Comparison of ramoplanin antibacterial activity against MSSA ATCC 25923 with mode-of-action parameters. *, data are from the published literature (other data are from this study). Inhibition of the MurG-catalyzed reaction of peptidoglycan biosynthesis has been reported to occur at a concentration significantly higher than the MIC (IC₅₀, 20× MIC against MSSA ATCC 25923), while ramoplanin inhibits transglycosylation at the concentration correlated with the MIC (IC₅, 0.25× MIC against MSSA ATCC 25923) (22). Ramoplanin binds to cell membranes and induces membrane depolarization at concentrations close to or above the MBC, which corresponded to its bactericidal concentrations against MSSA observed in time-kill studies.

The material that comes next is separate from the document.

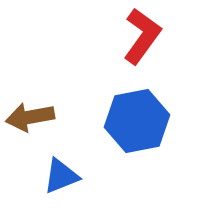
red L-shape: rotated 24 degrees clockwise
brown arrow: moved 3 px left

The importance of the membrane depolarization and bactericidal killing in vivo is difficult to quantify due to the limited published pharmacokinetic (PK) studies (18, 19), as well as its nonsystemic oral administration in human clinical trials. In addition, MIC determinations can be highly dependent on plate type, serum, and BSA (18, 41). The first reported PK properties of ramoplanin were published in 1986, when a daily 10-mg/kg of body weight intravenous (i.v.) dosing in rabbits of ramoplanin alone and ramoplanin with penicillin resulted in maximal ramoplanin plasma levels (C_max) of 28 μg/ml (11 μM; 14× MIC) and a 12-h concentration (C₁₂) of 6.4 μg/ml (2.5 μM; 3× MIC) (19) when using the agar dilution method. The ramoplanin MIC in this study against two VRE strains was 0.5 μg/ml and the addition of 10% serum increased the MIC to 2 μg/ml (19). In a recent publication a 20-mg/kg i.v. dosing of ramoplanin in rats gave a C_max of 79 μg/ml (31 μM; 39× MIC) and a C₁₂ of 2 μg/ml (0.8 μM; 1× MIC) using the agar dilution method (18). This study also reported that the MIC of ramoplanin was not affected by the addition 50% human serum for MSSA and MRSA strains (18). In our study, the ramoplanin MIC against MSSA ATCC 25923 in the presence of 50% human serum lowered the MIC from 2 to 0.5 μg/ml (see Table S1 in the supplemental material). The initial concentrations of ramoplanin in in vivo studies (18, 19) were above levels in which the in vitro ramoplanin-induced membrane depolarization and bactericidal killing can occur, while the presence of serum did not adversely the MICs for staphylococci. These data suggest that there is potential clinical relevance for ramoplanin-induced membrane depolarization and that this depolarization could contribute to the characteristic rapid bactericidal activity of ramoplanin.